Anyone who is environmentally conscious believes that anything that eliminates something physical for something in the cloud is better. While this might be true in many situations, it’s not so much the case when it comes to music, which isn’t as green as you might think, according to a professor in musicology at Oslo University.
Musicologist Kyle Devine says digital music streaming services produce far more greenhouses gases than older formats like CDs in his book Decomposed: The Political Ecology of Music. It appears that there are many hidden costs of online listening.
Devine looked at the carbon emissions from the peak years of each music format (1977 for vinyl, 1988 for tapes, and 2000 for CDs) then compared them to digital music streaming. The results were surprising.
In the United States in the year 2000 (the peak year for CDs) all the previous music formats produced about 40 percent less carbon dioxide than digital music services did in 2015 to 2016! Despite using far less plastic, digital music produced nearly 200 million kilograms more greenhouse gas emissions in 2016.

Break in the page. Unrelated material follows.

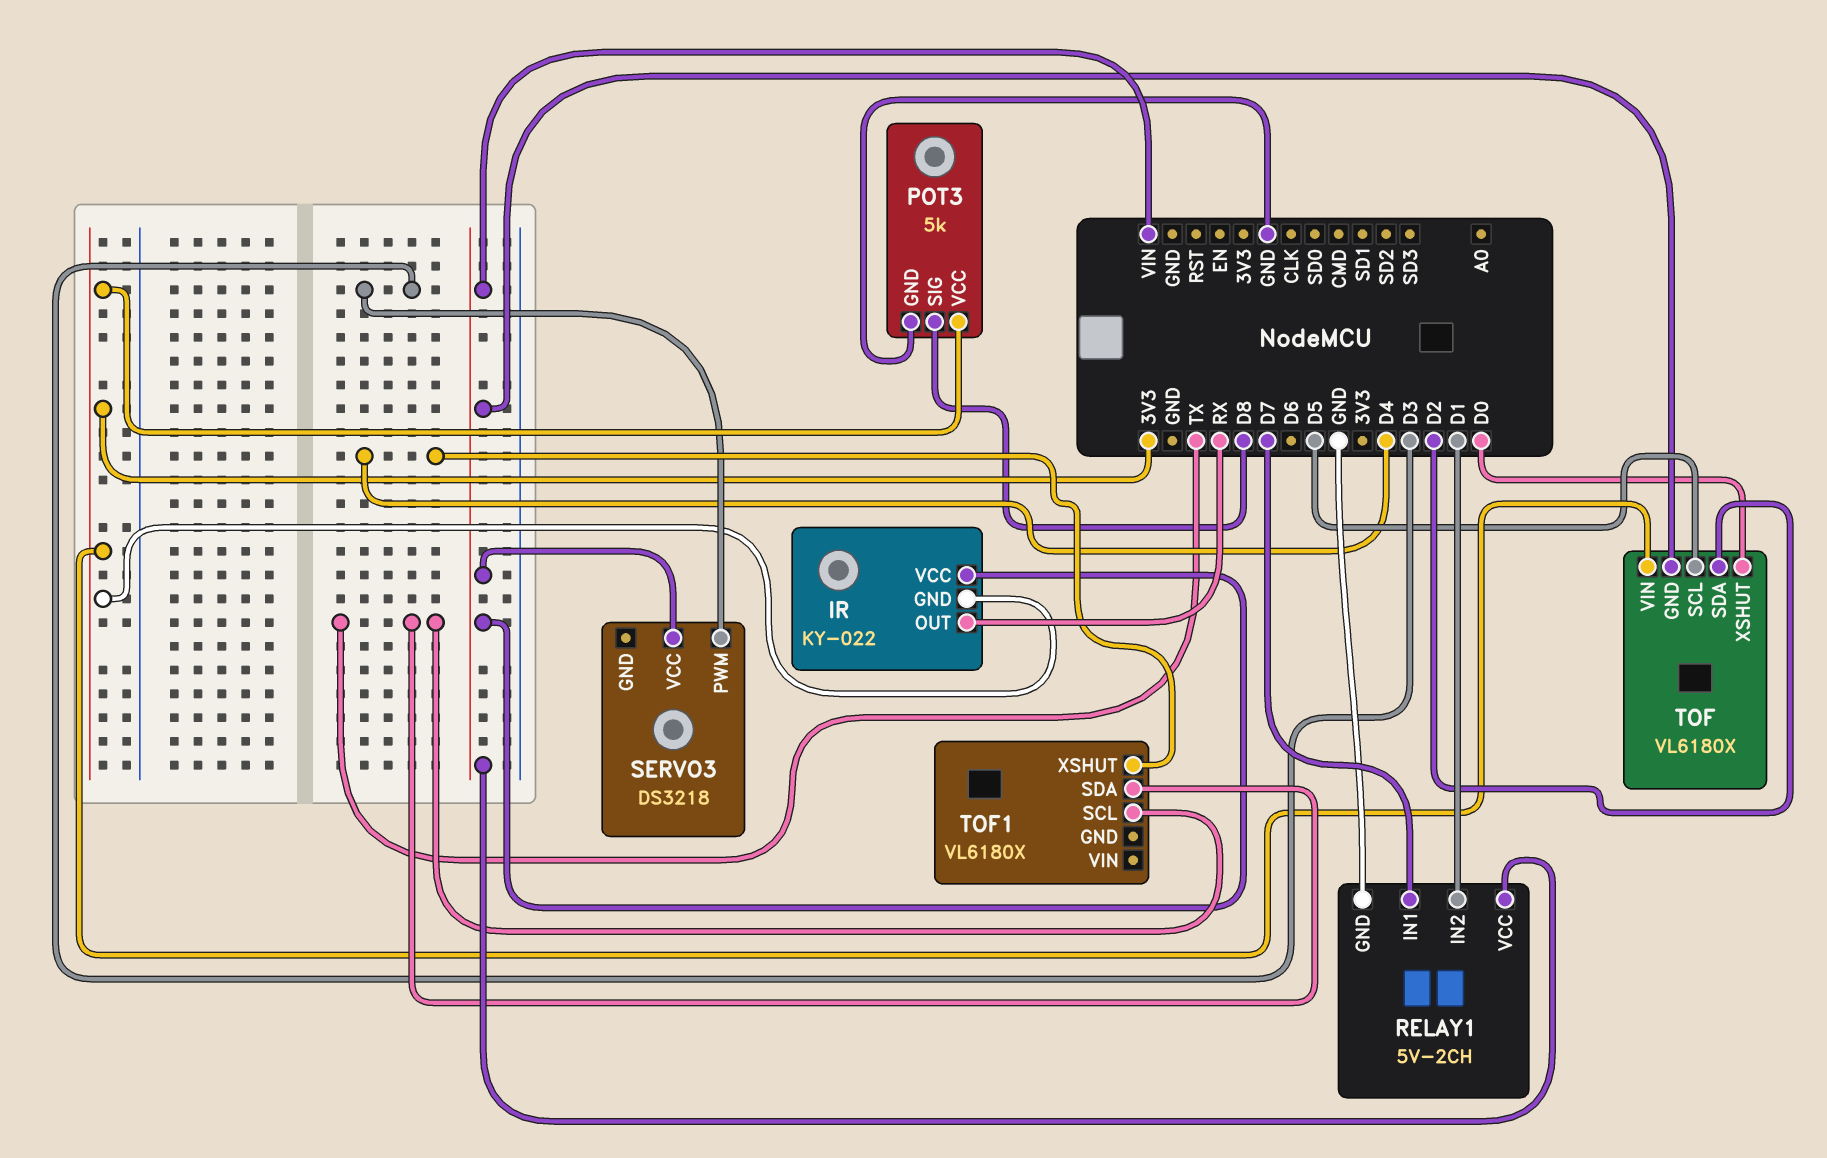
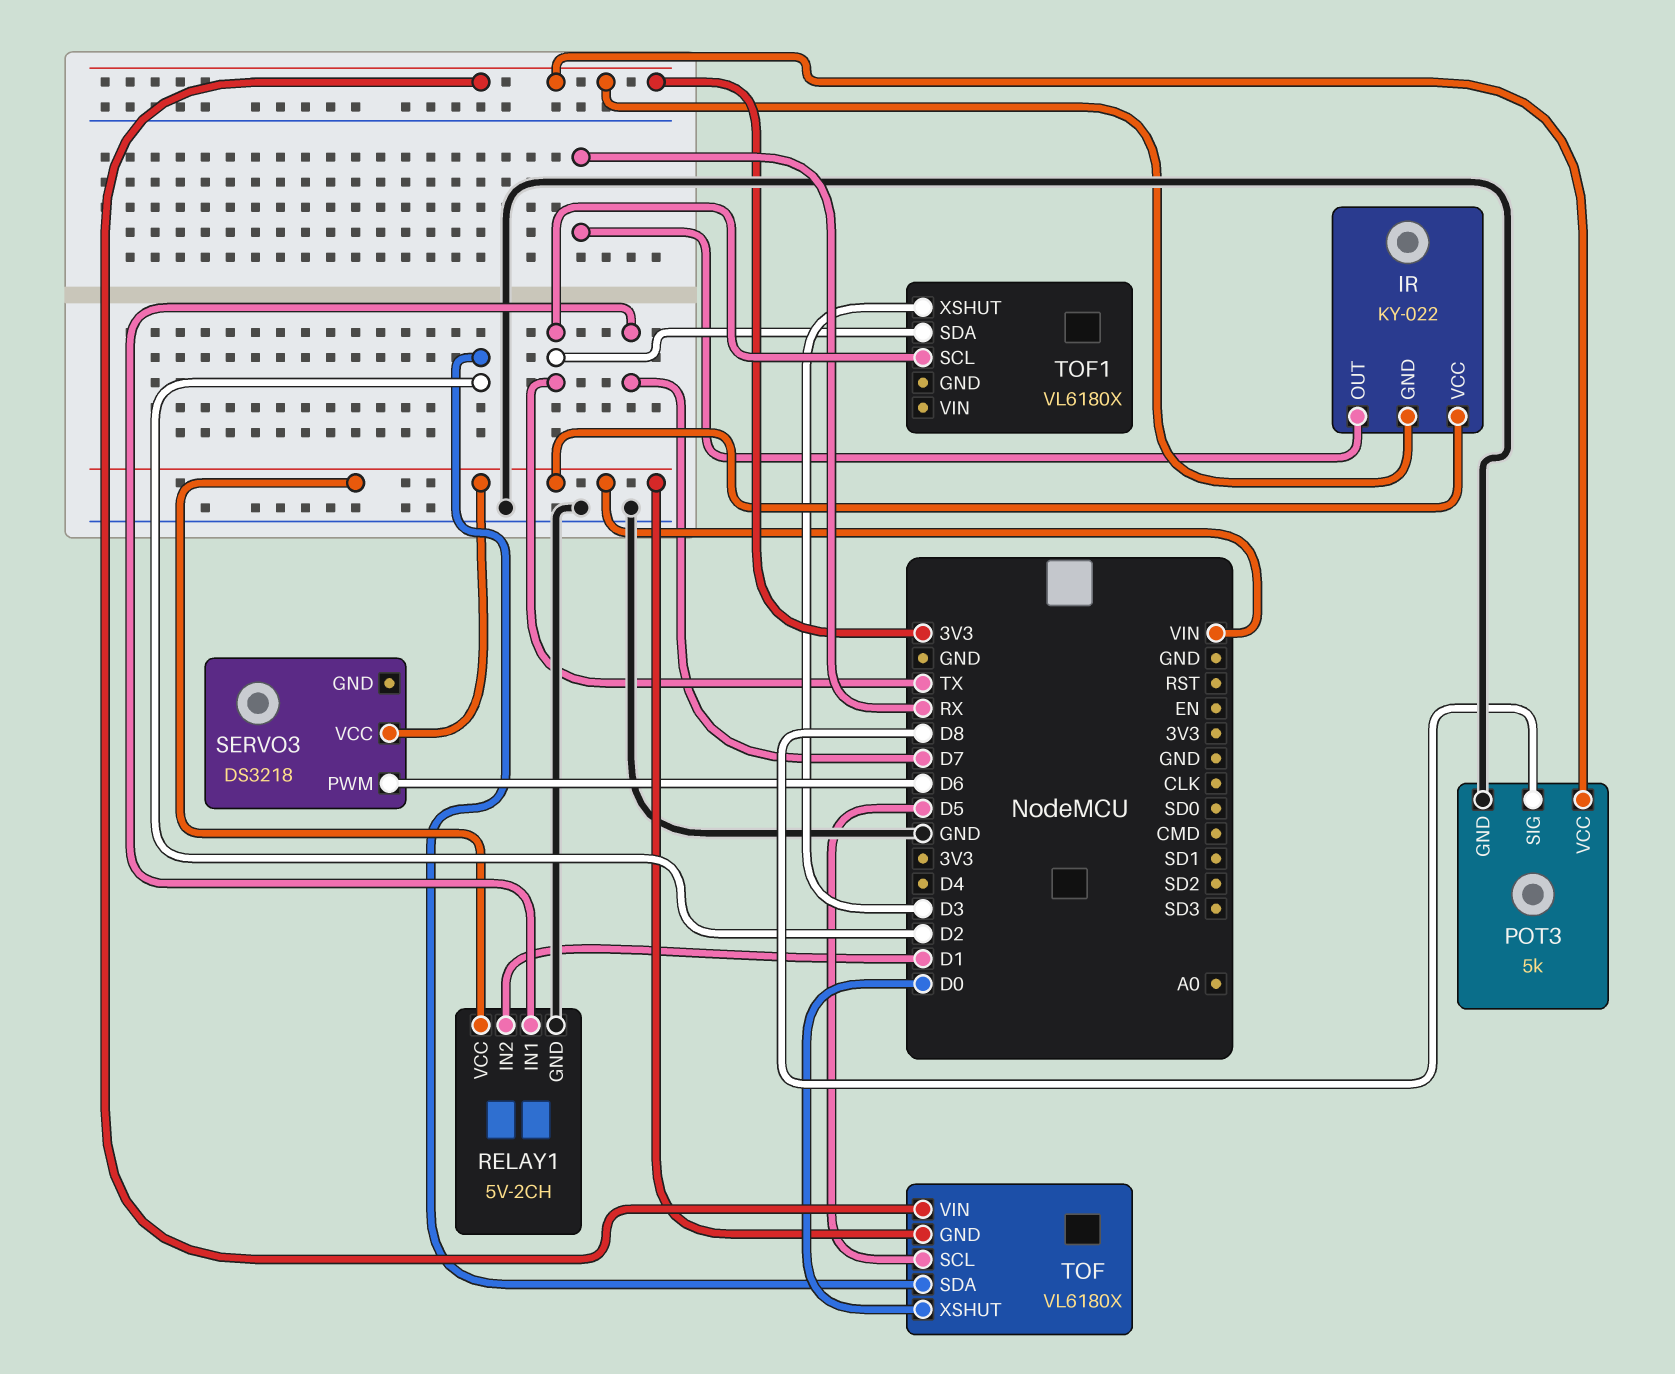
SERVO3 pin PWM: D3 -> D6
TOF1 pin XSHUT: D4 -> D3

What we forget about is that the server farms that make up the “cloud” use tremendous amounts of electricity for power and cooling, which results in high greenhouse gas emissions. This is actually something that every cloud service is aware of and tries to keep under control by locating facilities in colder environments or places with plenty of renewable energy. While this battle could one day turn carbon neutral, that’s certainly not the case in 2020.

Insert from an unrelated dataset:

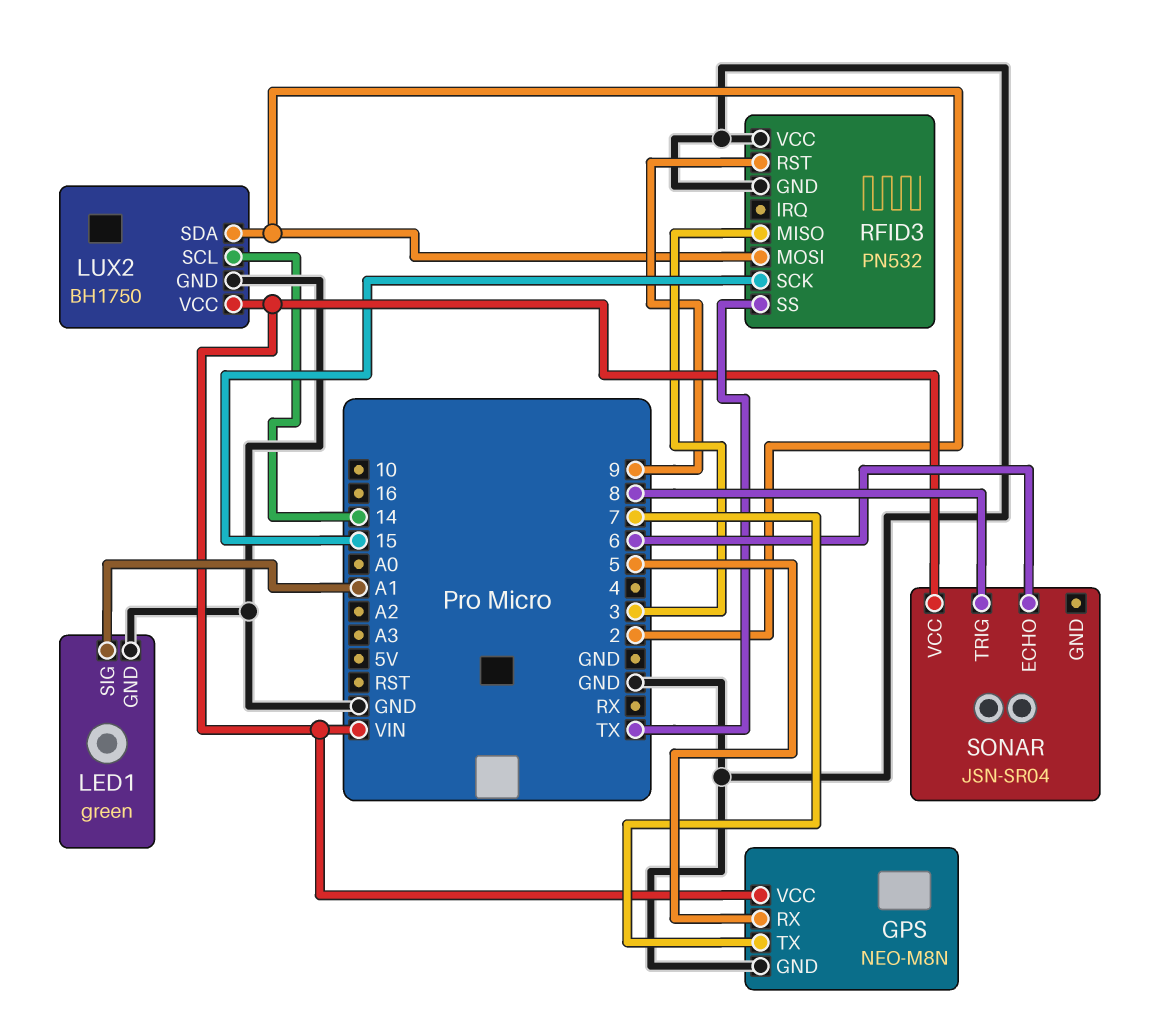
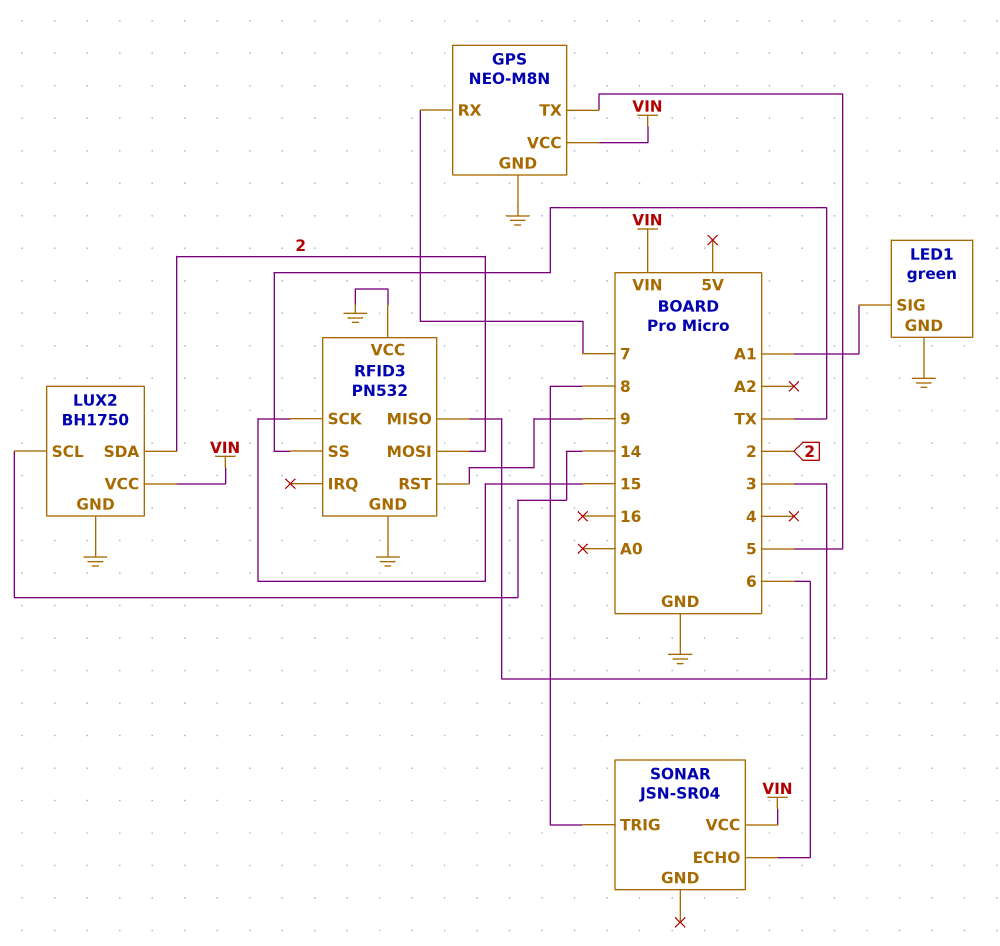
GPS pin RX: 5 -> 7
GPS pin TX: 7 -> 5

Lest you think that going back to the vinyl record is the path forward, Devine traced the polyvinyl chloride (PVC) pellets pellets used to make records back to a company in Bangkok, Thailand. There he found a list of environmental and health concerns all related to their production.
“Polyvinyl chloride… both on the production side and the disposal and decomposition side, is known as a particularly nasty form of plastic,” he stated.
Believe it or not, CDs may be the most environmentally friendly format, says Devine, but you have to play one at least 27 times before it has a better carbon footprint then streaming.
So when it comes to being green, it looks like there is no better alternative to streaming music in the end. One can only hope that ongoing efforts to reduce power usage in server farms eventually produces a cleaner music format as a result.